§ **Task instructions**: Gather every line in the records below that contains the word "family" and copy each of those lines. Case counts.

§ **The records**:
================

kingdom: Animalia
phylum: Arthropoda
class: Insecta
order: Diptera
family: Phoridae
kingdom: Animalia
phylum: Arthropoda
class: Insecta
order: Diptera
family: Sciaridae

================

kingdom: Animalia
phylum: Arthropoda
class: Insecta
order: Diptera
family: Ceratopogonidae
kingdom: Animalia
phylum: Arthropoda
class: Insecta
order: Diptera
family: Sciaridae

================

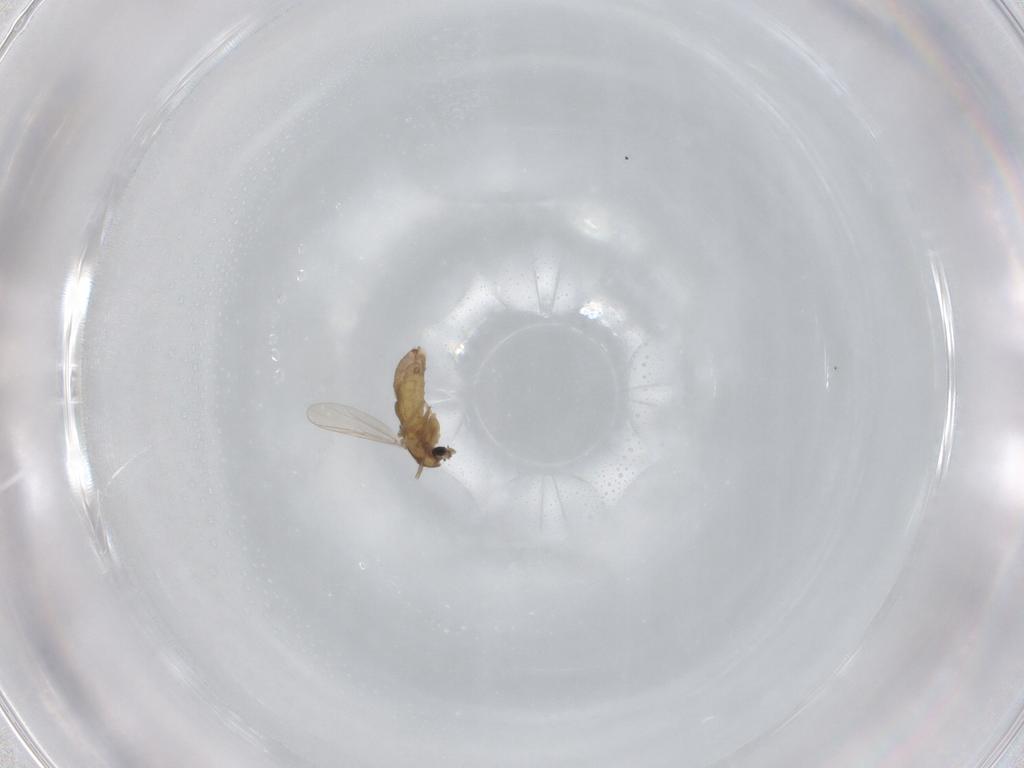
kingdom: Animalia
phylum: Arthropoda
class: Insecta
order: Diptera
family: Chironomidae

================

§ **Response to the exercise**:
family: Phoridae
family: Sciaridae
family: Ceratopogonidae
family: Sciaridae
family: Chironomidae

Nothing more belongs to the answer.